Both Mr. Whyte and Dr. Walter have run half marathons before. “I really like signing up for races like triathlons or half marathons because it helps motivate me to stay in shape and exercise,” said Dr. Walter. In addition, after a hot summer, runners appreciate the cooler temperatures and low humidity. “I love it because the weather is usually good and it is a great way to start Thanksgiving day,” said Mr. Whyte.
A half marathon is 13.1 miles, so it depends on the individual to what extent they prepare, if they decide to prepare at all. The Atlanta Track Club offers training schedules, weekly runs, clinics and workouts; however, many choose to craft their own training schedule to work around their busy lives.
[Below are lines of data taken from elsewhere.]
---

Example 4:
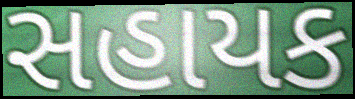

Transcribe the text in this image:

સહાયક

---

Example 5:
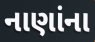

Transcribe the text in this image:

નાણાંના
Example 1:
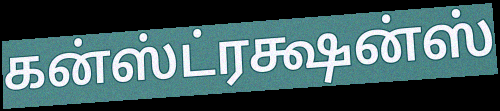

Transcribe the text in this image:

கன்ஸ்ட்ரக்ஷன்ஸ்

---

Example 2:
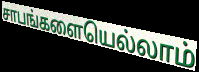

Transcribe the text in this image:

சாபங்களையெல்லாம்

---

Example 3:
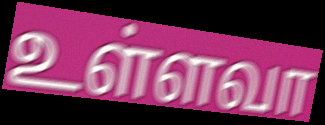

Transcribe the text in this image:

உள்ளவா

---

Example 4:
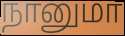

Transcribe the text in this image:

நானுமா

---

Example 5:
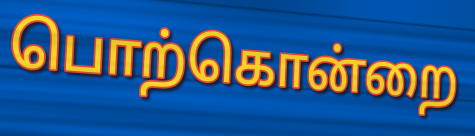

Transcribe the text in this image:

பொற்கொன்றை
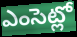
ఎంసెట్లో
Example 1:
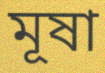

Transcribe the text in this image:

মূষা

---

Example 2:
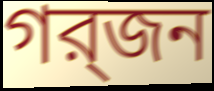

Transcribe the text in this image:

গর্‍জন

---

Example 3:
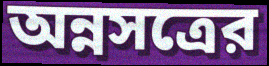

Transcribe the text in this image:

অন্নসত্রের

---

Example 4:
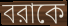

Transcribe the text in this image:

বরাকে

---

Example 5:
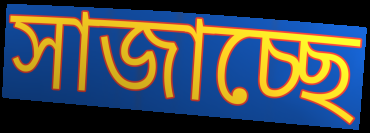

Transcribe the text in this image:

সাজাচ্ছে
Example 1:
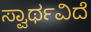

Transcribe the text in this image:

ಸ್ವಾರ್ಥವಿದೆ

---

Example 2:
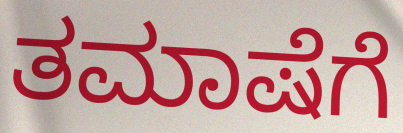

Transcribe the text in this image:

ತಮಾಷೆಗೆ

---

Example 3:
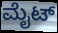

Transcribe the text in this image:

ಮೈಟ್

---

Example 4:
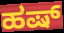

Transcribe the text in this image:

ಹಷ್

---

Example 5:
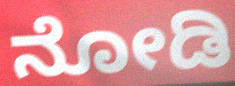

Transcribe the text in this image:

ನೋಡಿ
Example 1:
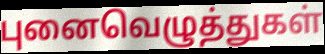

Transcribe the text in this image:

புனைவெழுத்துகள்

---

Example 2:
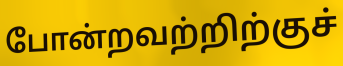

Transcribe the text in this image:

போன்றவற்றிற்குச்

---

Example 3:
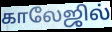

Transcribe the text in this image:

காலேஜில்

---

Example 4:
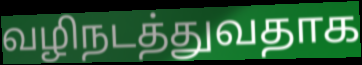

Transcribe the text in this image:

வழிநடத்துவதாக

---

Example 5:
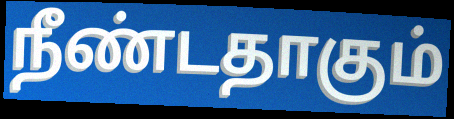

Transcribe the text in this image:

நீண்டதாகும்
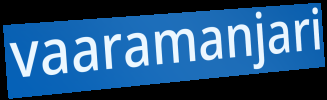
vaaramanjari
Mr. Whyte said that several years back he ran the half marathon with one of the top cross country runners on the boys team, and they decided to stick to a strict training regimen in order to run it at a competitive pace. “We decided to really train for it, which meant a lot of long runs on weekends and increasing the mileage,” said Mr. Whyte. However, this year he doesn’t think he will do anything differently to train for it other than his normal running and workout routines.
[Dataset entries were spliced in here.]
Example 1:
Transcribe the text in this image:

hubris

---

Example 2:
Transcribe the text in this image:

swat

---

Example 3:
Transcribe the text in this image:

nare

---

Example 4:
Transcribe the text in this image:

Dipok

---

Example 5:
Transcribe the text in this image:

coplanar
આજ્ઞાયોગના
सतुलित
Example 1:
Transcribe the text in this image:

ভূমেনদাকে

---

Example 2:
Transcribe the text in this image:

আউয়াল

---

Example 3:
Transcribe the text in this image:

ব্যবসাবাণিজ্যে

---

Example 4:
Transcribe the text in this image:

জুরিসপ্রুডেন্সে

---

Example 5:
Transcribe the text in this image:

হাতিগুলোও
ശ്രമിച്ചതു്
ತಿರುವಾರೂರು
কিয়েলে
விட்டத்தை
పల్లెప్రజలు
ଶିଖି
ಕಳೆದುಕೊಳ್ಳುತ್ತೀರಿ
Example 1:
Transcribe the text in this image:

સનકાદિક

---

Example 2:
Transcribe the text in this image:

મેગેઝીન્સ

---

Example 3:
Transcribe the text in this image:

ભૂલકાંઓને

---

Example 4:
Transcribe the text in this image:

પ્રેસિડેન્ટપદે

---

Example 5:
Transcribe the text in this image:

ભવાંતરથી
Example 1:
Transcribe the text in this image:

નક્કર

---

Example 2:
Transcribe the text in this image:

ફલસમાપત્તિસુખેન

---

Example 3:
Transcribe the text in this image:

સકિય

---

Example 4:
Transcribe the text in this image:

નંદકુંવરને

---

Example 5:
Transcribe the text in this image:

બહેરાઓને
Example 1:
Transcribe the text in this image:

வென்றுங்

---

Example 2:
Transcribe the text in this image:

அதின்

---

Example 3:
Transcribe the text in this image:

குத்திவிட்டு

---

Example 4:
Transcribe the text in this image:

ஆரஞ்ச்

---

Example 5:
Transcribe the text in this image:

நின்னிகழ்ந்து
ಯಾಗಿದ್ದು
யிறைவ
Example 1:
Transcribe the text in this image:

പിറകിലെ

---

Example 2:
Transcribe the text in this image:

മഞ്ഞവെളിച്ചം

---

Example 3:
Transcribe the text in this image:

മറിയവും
On the other hand, Dr. Walter indicated that her training schedule in past years has consisted of a long run on the weekend, a medium length run on Wednesday, and usually several other short runs during the week. While she plans on running this year, her participation is contingent on healing fully from a recent ankle injury.
Aside from the physical benefits, part of the fun of doing the half marathon on Thanksgiving, according to both Mr. Whyte and Dr. Walter, is getting the chance to indulge even more than normal during their Thanksgiving feasts. “After my first half marathon on Thanksgiving, I definitely ate a lot of cheesecake,” said Dr. Walter. Following the race, she will get together with her family and close friends for a traditional Thanksgiving meal. “Food just tastes better once you’ve run 13 miles because you’re so depleted of nutrients,” she said.